Source extract
Aside from a rare mound visit gone wrong — like the one that saw Corey Seager hit a World Series Game 3 home run that helped Texas take control of the series — nowhere is Strom’s mentality on display more than when he strides out to the mound to calm a pitcher in the most anxious moments of a game, regular or postseason.

“He’s very direct,” Pfaadt said. “He’s very firm. Sometimes he’ll come out there and give you a nice squeeze on the arm, let you know it’s not a dream. He’ll say ‘I want you to do this’ and usually if you execute then you have success.”


FOUR DECADES BEFORE he was making World Series mound visits, Strom was coaching in the Dodgers system when conversations with Sandy Koufax helped crystallize the overriding principle that has shaped his career: A rising fastball is better than any sinker, even as the latter pitch was spreading across the sport.

“Koufax made me realize all we are, are controlled throwers,” Strom said. “We’re not pitchers. The best way to ruin a pitcher is to make him a pitcher. … If I get an 18-year-old Koufax, an 18-year-old [Dwight] Gooden and an 18-year-old Bob Feller, you want me to teach them sinkers? They’re born doing f—ing this.” He shot his hand out to indicate a fastball.

“As Koufax once said, do you know who throws sinkers? People that can’t throw fastballs.”

Source data
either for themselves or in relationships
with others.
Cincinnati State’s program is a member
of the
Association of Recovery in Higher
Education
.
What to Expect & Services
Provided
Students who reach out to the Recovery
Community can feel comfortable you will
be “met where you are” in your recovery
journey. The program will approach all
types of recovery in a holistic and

Task requirements
- a) Name every person the passage about Strom identifies by name, including Strom himself.
- b) Reproduce word for word the part of the passage about Strom from "Aside from a" to "across the sport.".

Answers
- a) Corey Seager, Strom, Pfaadt, Sandy Koufax, Dwight Gooden, Bob Feller

- b)
Aside from a rare mound visit gone wrong — like the one that saw Corey Seager hit a World Series Game 3 home run that helped Texas take control of the series — nowhere is Strom’s mentality on display more than when he strides out to the mound to calm a pitcher in the most anxious moments of a game, regular or postseason.

“He’s very direct,” Pfaadt said. “He’s very firm. Sometimes he’ll come out there and give you a nice squeeze on the arm, let you know it’s not a dream. He’ll say ‘I want you to do this’ and usually if you execute then you have success.”


FOUR DECADES BEFORE he was making World Series mound visits, Strom was coaching in the Dodgers system when conversations with Sandy Koufax helped crystallize the overriding principle that has shaped his career: A rising fastball is better than any sinker, even as the latter pitch was spreading across the sport.